_TEXT_
-------

In this post, I’ll try to summarize all the user facing features that were added to Sophia in the past two years. The work on the Sophia compiler was not only focused on adding new features, but also on bug fixing, higher stability, and internal developments that would make the life of the compiler develops easier.
It’s not always convenient for a user of a language to go through the changelog of every release and try to see what new features were added and figure out use cases for them. So I’ll try here to list all the features that were added, along with the motivation to add them, and possibly some use cases.
Additions to the standard library
The Set
standard library
Sophia has no builtin set type but it has a map that could be used as a set if we ignore the values of this map (i.e. map('a, unit)
). The new set
type is a wrapper around map('a, unit)
, and the Set
standard library provides a bunch of useful functions that could be used when the problem at hand needs a set rather than map of keys and values.
Before:
entrypoint uniq_count() =
let elems = [1, 2, 3, 2, 3, 4]
let l = List.map((x) => (x, ()), elems)
let m = Map.from_list(l)
Map.size(m)
After:
entrypoint uniq_count() =
let elems = [1, 2, 3, 2, 3, 4]
let s = Set.from_list(elems)
Set.size(s)

-------

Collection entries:
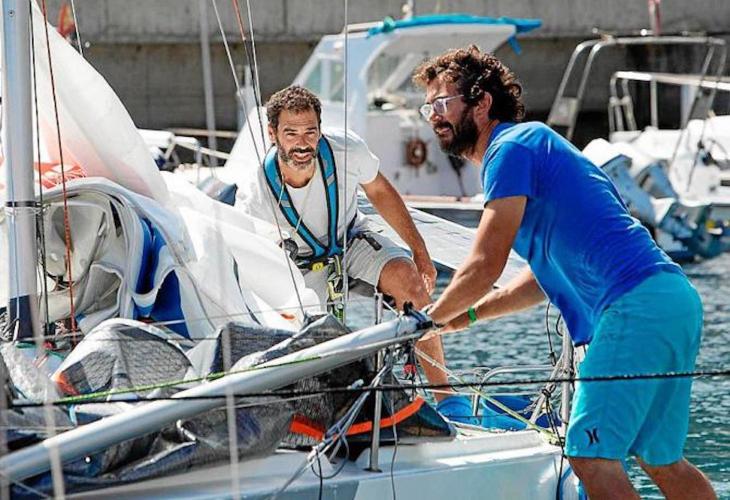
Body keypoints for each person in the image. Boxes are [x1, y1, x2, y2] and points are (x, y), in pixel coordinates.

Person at [413, 46, 716, 499]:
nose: (434, 116)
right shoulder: (534, 144)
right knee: (661, 459)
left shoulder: (509, 149)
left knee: (590, 456)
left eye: (442, 102)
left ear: (482, 102)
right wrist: (469, 315)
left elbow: (483, 264)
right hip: (672, 300)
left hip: (633, 305)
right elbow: (540, 280)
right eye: (428, 107)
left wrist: (423, 322)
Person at [239, 85, 463, 409]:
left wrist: (420, 251)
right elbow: (254, 258)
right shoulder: (255, 192)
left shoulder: (346, 149)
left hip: (350, 240)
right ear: (272, 134)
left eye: (310, 132)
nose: (302, 143)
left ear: (320, 130)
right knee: (309, 341)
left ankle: (447, 399)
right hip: (299, 263)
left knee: (410, 282)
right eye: (291, 133)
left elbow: (380, 192)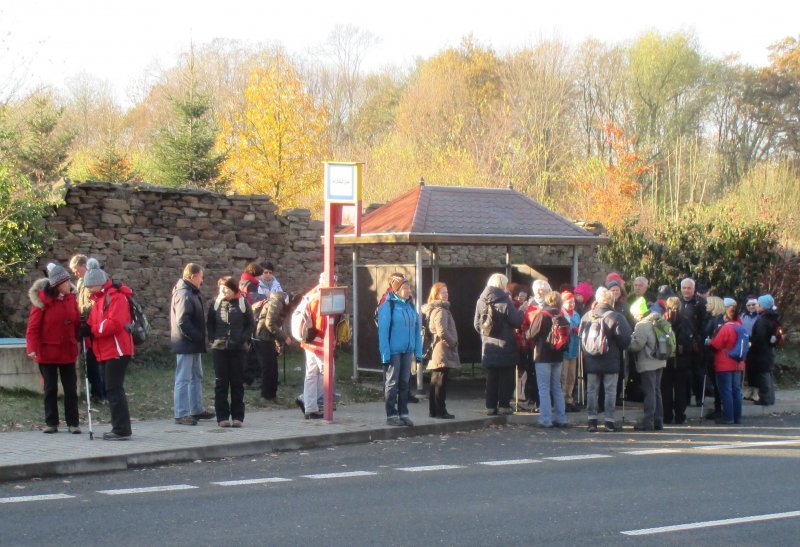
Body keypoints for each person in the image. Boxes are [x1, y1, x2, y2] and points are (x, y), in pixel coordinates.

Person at [25, 263, 81, 434]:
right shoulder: (42, 302)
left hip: (67, 350)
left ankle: (73, 423)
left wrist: (81, 333)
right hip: (47, 351)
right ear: (57, 285)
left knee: (70, 388)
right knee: (50, 388)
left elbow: (76, 321)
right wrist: (32, 347)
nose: (69, 284)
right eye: (65, 282)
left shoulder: (71, 299)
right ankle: (51, 422)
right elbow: (33, 327)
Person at [83, 260, 134, 440]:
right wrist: (85, 328)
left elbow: (114, 324)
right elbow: (93, 322)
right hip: (106, 350)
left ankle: (121, 429)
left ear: (99, 283)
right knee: (111, 388)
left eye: (90, 286)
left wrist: (92, 330)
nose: (88, 290)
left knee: (114, 388)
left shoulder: (116, 297)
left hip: (118, 350)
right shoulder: (99, 300)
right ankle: (119, 427)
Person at [581, 286, 632, 432]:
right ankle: (609, 422)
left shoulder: (588, 316)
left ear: (597, 300)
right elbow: (625, 340)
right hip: (611, 360)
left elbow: (581, 337)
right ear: (611, 301)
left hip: (591, 359)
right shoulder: (616, 317)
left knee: (592, 391)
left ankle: (592, 421)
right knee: (610, 391)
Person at [170, 263, 214, 426]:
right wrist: (197, 336)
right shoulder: (184, 294)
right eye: (201, 277)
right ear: (193, 276)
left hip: (192, 343)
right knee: (183, 378)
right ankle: (181, 413)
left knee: (196, 376)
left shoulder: (190, 292)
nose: (202, 280)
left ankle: (196, 409)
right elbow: (183, 321)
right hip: (186, 343)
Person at [207, 277, 254, 427]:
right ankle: (222, 417)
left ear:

-------

_WHAT IS NEEDED_
Continue the post about new Sophia language features, starting right after its last line.

_ANSWER SECTION_
The Bitwise
standard library
The Bitwise standard library includes the most used operations on arbitrary precision integers. You can learn more about the functions of the Bitwise
namespace in the standard library documentation.
New syntax
Loading namespaces with the using
keyword
The using
statement allows bringing functions from different namespaces to the current namespace. If a function makes multiple calls to Pair.fst
for example, then it would be possible to type less characters by bringing the fst
function into the current namespace with using Pair for [fst]
. The using
statement could be used in a top-level scope, a contract scope, or a function scope.
Before:
entrypoint f() =
let x = (1, 2)
let y = (4, 5)
Pair.fst(x) * Pair.snd(x) + Pair.fst(y) * Pair.snd(y)
After:
entrypoint g() =
using Pair
let x = (1, 2)
let y = (4, 5)
fst(x) * snd(x) + fst(y) * snd(y)
Allow assigning patterns to variables
Sometimes when when we’re doing pattern matching, we might be interested in multiple parts of the pattern. For example, if we are interested in the first couple of elements of a list, along with the tail of the list (the list without its first element), we would have to do pattern matching twice. First time to get the first item along with the tail, and second time to get the second element of the list, so we would write something like:
entrypoint f() =
let l = [1, 2, 3, 4]
let x::rest = l
let y::_ = rest
(x + y, rest)
After introducing the feature of assigning patterns to variables, we can instead do pattern matching to get the first two elements of the list let x::y::_ = [1, 2, 3, 4]
, and assign a name to the pattern that makes the tail of the original list let x::(rest = y::_) = [1, 2, 3, 4]
. The above example would look like this:
entrypoint f() =
let l = [1, 2, 3, 4]
let x::(rest = y::_) = l
(x + y, rest)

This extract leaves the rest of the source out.